The staff also reported that their counterparts at the regulatory agencies complained that departing from GAAP in evaluating banks’ equity holdings would require formal rulemaking by the five federal agencies that oversee banks. But board member Lawrence Smith observed that bank regulators in the past had used “less structured processes” to deal with similar types of concerns.

Smith said he would like to see regulators establish their own definition of trading that banks would use in preparing their balance sheets. He noted that banks could then describe in their footnotes the distinction between trading and non-trading that was based on the regulators’ guidance.

“I don’t think that would be problematic,” he said.

FASB Vice Chairman James Kroeker agreed, adding that he didn’t see much difference between securities classified as available-for-sale and those classified as for trading in terms of an entity’s ability to sell them. The FASB could let banks distinguish on the balance sheet which equities were held for “active” trading and those that weren’t.

“You’re permitted to still make that distinction on the balance sheet, but it obviously wouldn’t then create any distinction in reporting performance,” he said. “I’d be wide open to that.”

After further discussion, the board instructed the staff to meet with bank regulators and individual FASB members to clarify regulators’ authority to disregard GAAP and their views on the matter.

On core deposits, the board debated its recent decisions regarding some disclosure rules. Banks will have to provide footnote disclosures about their liabilities attributed to core deposits, a breakdown of the deposits by significant types of accounts, and the total balance for each type of account. Banks will also have to disclose the weighted-average life of the core deposit liabilities based on their historical experience and provide a qualitative description of what management considers to be core deposits—that is, the components that make up the core deposit liability balance.

The board’s decision-making on core deposits is made somewhat more complicated by the lack of a set, legal definition for the term. Bank regulators generally interpret the term as including checking accounts, saving accounts, money market accounts, certificates of deposit, and some other types of accounts.
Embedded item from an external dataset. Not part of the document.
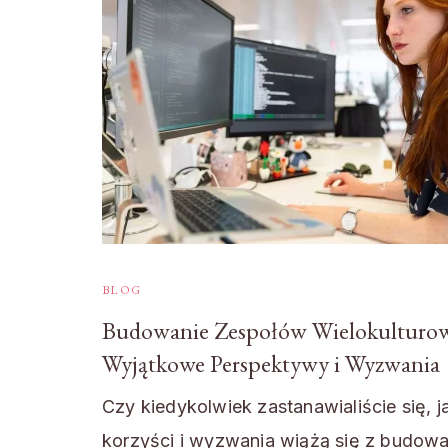
BLOG
Budowanie Zespołów Wielokulturo
Wyjątkowe Perspektywy i Wyzwania
Czy kiedykolwiek zastanawialiście się, j
korzyści i wyzwania wiążą się z budow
The term is generally employed to distinguish between deposits stemming from the bank’s main customer base that are likely to remain a stable source of funds and deposits that may be the result of a promotional campaign and at risk of leaving the bank once the campaign ends.

“I had concerns about how you audit something that is undefined,” Kroeker said.

“We’re requiring someone to disclose something we don’t define, and that would seem to be problematic,” Smith said, adding that the FASB could mitigate the problem by adding some supplemental disclosure rules.

Other FASB members were less troubled about GAAP’s lack of a definition for core deposits. Marc Siegel said investors could come up with their own estimates, much as they do with retailers’ sales from stores that have been open for at least a year. The calculations help investors weigh a retailer’s growth from its existing business relative to the growth attributable to an expansion campaign that may become difficult to sustain over a long term.

Still, board members disagreed about the substance of their previous decisions. Linsmeier said he distinctly recalled that the board had defined core deposits by stipulating that management draw a distinction between those that are stable and those that result from a “surge.”

Kroeker replied that the board had discussed what regulators consider when evaluating deposits and decided against developing a definition for U.S. GAAP.

Smith said the board didn’t really evaluate what constituted a surge, and for that reason decided that by having banks present the historical weighted averages of the deposits, and then provide additional information about the deposits, investors and creditors could evaluate the proportion of deposits that could be attributed to a surge and the proportion that was stable.

FASB Chairman Russell Golden said the staff should determine for certain whether Proposed ASU No. 2013-220 didn’t include the core deposit definition, and whether it included indicators the board might then include in the final standard’s implementation guidance.